Lucia menekşeleri çok severdi. Sessiz, narin, gece rengi yaprakları olan menekşeler. Aşkın çoktan söndüğü evinde onun tek tesellisiydiler. Annesinin ölümünden sonra babası kısa sürede ikinci kez evlendi – şişman, uzun boylu bir kadınla, arkasında her zaman ağır parfüm kokusu ve köfte kokusu karışımı bir iz bırakıyordu.

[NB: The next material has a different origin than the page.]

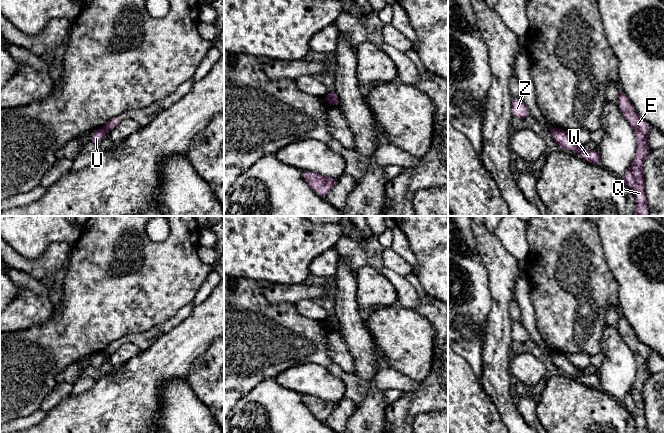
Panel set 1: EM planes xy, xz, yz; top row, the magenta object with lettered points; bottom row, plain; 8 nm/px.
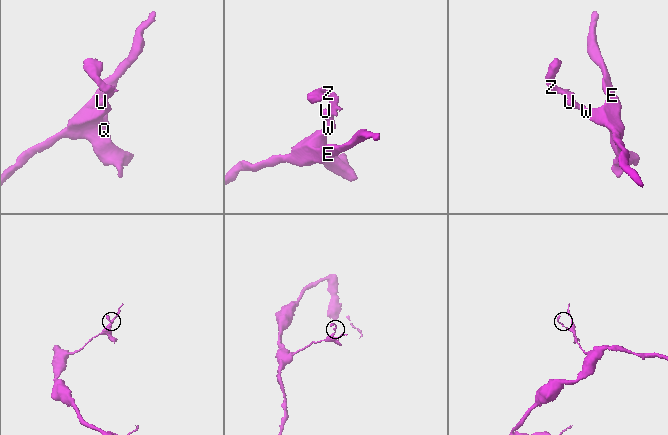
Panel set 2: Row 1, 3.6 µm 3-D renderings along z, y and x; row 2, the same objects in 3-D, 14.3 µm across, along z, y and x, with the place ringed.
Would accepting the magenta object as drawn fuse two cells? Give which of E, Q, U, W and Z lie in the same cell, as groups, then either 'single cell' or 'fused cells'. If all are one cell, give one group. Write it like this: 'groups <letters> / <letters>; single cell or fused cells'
groups E Q U W / Z; fused cells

Üvey annesi bağırmazdı, genel olarak huysuz bir kadın değildi. Martina sessizce, metodik ve acımasızca hareket ederdi, sanki ameliyat sırasında gereksiz her şeyi kesip atan bir cerrah gibi. Ve Lucia yavaş yavaş ortadan kayboldu – önce fotoğraflardan, sonra anılardan, sonra da evden.
Eski zeytin bahçesine bakan pencereleri olan odasına güneş çok nadiren giriyordu, ama menekşeler bunu seviyordu ve neredeyse tüm yıl boyunca çiçek açıyorlardı. Sıradan, yarı havlu, havlu, yıldız şeklinde – onlar her zaman onun tesellisi oldular ve öyle kaldılar. O gün, sessiz tanıklar gibi, yapraklarını kapatmış olarak pencere kenarında duruyorlardı. Bir gün üvey annesi belgeleri getirdi. “İmzalaman gerekiyor. Banco Santander için,” dedi Martina. Lucia moral olarak bitkin durumdaydı, bu yüzden sessizce imzaladı. Bir hafta sonra üvey annesi onu evden kovdu. Açıklama yok, para yok, küçük bir tekerlekli valizle.

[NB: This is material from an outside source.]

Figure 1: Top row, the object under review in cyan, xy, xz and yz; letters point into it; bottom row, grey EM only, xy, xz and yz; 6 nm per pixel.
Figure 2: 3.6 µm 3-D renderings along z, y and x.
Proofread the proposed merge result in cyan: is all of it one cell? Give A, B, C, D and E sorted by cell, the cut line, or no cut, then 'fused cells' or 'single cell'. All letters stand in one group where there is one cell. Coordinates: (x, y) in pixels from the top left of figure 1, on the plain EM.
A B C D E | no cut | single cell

Lucia şehirde dolaşıyordu, ama yağmur başladı ve mecburen küçük bir kafeye girip sıcak çay içti. Orada çörek ve mokachino kokuyordu. Köşedeki masada oturup yağmurun yağdığı pencereden dışarı bakıyordu. Masada, alabaş çiçeği olan tek şeyi almayı başardığı saksı duruyordu. Çayı getiren garson çiçeğe hayran kaldı ve yakında Lucia'dan mekanı terk etmesini isteyeceklerini söyledi. Ama ucuz bir dinlenme odası olup olmadığı sorusuna olumlu cevap verdi.
İkinci kata, odaya çıkan kız, gözyaşları içinde yatağa düştü. O gece uyumadı. Dizüstü bilgisayarını çıkardı ve açtı. Parmakları klavyede kayarak postayı açtı. Postada tek bir okunmamış mektup vardı. Ve ne kadar şaşırtıcı olsa da, mektup babasından gelmişti: “Eğer bunu okuyorsan, demek ki o, korktuğum şeyi yaptı. Ama senin için bir şey sakladım. Sen göründüğünden daha güçlüsün.” Ardından, babasının birikimlerini nasıl bulup geri alacağına dair kısa bir talimat vardı.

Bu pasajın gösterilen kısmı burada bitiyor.